Vordering tot schadevergoeding
De benadeelde partij [slachtoffer] heeft zich met een vordering tot schadevergoeding ten bedrage van € 1.300,43 gevoegd in het strafproces ten aanzien van het onder 1 en 2 tenlastegelegde.
Naar het oordeel van de rechtbank is, op grond van de gebezigde bewijsmiddelen en hetgeen verder ter terecht¬zitting met betrekking tot de vordering is gebleken, komen vast te staan dat de benadeelde partij als gevolg van het onder 1 en 2 bewezen verklaarde handelen rechtstreeks schade heeft geleden, waarvoor verdachte naar burgerlijk recht aansprakelijk is. De rechtbank is, anders dan de officier van justitie en de raadsman, van oordeel dat de vordering voldoende onderbouwd is en mitsdien voor algehele toewijzing in aanmerking komt, met dien verstande dat de kosten voor indiening van de vordering worden begroot op
€ 96,32 (reiskosten en kosten boekhouder).
Toepasselijke wettelijke voorschriften
Deze beslissing is gegrond op de artikelen 37, 39, 157 en 350 van het Wetboek van Strafrecht.
De rechtbank beslist als volgt.
Verklaart de dagvaarding ten aanzien van het onder 3 ten laste gelegde nietig.
Verklaart, zoals hiervoor overwogen, bewezen dat verdachte het onder 1 en 2 tenlastegelegde heeft begaan.
Verklaart niet bewezen hetgeen verdachte meer of anders onder 1 en 2 is ten laste gelegd dan hierboven is bewezen verklaard en spreekt verdachte daarvan vrij.
Verklaart het bewezenverklaarde strafbaar en kwalificeert dit als hiervoor vermeld.
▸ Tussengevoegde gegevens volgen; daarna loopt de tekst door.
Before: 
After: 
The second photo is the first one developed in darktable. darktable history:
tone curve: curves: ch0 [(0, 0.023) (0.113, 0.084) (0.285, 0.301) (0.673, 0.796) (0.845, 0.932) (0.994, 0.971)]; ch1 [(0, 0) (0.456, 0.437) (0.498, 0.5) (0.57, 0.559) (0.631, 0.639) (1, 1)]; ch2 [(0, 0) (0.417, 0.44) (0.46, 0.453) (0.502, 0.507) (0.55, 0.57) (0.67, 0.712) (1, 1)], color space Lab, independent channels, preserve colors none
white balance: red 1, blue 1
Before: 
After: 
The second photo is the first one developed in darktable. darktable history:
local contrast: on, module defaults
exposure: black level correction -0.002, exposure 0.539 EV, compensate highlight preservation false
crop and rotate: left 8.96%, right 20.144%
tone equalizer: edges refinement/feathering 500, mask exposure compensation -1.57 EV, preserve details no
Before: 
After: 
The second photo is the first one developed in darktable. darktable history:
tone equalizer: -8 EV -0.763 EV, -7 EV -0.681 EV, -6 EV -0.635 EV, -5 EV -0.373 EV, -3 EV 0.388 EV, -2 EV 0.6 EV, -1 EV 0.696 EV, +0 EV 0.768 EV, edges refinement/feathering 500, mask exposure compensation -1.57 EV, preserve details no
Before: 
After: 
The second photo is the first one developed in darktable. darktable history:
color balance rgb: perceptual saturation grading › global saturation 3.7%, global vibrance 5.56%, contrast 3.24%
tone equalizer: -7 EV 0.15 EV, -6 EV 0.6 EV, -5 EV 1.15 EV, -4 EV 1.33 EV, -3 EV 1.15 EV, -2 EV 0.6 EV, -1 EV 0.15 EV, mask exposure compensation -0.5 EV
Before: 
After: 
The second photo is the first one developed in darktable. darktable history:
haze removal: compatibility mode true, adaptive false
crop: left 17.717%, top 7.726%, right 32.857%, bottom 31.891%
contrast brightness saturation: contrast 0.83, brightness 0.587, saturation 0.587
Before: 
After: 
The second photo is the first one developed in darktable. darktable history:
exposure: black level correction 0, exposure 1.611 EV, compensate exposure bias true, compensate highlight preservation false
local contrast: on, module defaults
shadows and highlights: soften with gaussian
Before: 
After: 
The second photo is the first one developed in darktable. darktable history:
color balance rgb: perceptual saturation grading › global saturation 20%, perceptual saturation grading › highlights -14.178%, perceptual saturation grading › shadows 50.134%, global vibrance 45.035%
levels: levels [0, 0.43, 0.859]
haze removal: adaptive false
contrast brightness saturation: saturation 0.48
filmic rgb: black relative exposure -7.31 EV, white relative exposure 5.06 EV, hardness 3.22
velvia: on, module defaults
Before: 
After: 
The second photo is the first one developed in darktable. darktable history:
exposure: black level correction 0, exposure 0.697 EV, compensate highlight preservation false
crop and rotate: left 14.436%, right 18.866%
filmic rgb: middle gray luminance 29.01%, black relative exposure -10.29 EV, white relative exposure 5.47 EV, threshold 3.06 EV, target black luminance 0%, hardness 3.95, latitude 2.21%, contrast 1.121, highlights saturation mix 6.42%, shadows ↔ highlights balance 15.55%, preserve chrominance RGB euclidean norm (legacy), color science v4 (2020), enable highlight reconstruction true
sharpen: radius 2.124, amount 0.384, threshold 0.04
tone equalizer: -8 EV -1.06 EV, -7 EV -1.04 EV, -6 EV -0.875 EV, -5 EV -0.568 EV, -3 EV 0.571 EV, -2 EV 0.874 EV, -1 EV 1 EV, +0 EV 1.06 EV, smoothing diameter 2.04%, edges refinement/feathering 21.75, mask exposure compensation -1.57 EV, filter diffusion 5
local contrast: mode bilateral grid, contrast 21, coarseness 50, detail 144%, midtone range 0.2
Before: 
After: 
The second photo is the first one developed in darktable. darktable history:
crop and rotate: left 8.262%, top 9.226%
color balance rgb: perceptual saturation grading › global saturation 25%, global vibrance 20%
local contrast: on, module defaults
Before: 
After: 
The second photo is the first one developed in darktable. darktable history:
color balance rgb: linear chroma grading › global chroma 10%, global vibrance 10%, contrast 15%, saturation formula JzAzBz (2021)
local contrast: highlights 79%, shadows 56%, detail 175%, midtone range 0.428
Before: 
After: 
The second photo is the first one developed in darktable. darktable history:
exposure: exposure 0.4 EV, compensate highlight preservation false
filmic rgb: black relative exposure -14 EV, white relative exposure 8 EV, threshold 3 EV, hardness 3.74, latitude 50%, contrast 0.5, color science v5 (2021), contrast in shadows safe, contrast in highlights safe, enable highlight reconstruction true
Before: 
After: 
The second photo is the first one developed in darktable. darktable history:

Verklaart verdachte niet strafbaar en ontslaat verdachte voor de feiten 1 en 2 van alle rechtsvervolging.
Gelast dat verdachte in een psychiatrisch ziekenhuis zal worden geplaatst voor een termijn van 1 (één) jaar.
Gelast de teruggave van de in beslag genomen, nog niet teruggegeven voorwerpen aan veroordeelde, te weten:
- jas (zwart);
- muts (wit).
Veroordeelt verdachte tot betaling van schadevergoeding aan de benadeelde partij [slachtoffer], [adres], [postcode, plaats] (bankrekeningnummer: [cijfers]), van een bedrag van € 1.204,11, vermeerderd met betaling van de kosten van het geding en de tenuitvoerlegging door de benadeelde partij gemaakt, tot op heden begroot op € 96,32.
Aldus gewezen door mrs. Borgerhoff Mulder, voorzitter, Van Harreveld en Lucassen, rechters, in tegenwoordigheid van mr. Meerdink, griffier, en uitgesproken op de openbare terechtzitting van 11 juli 2007.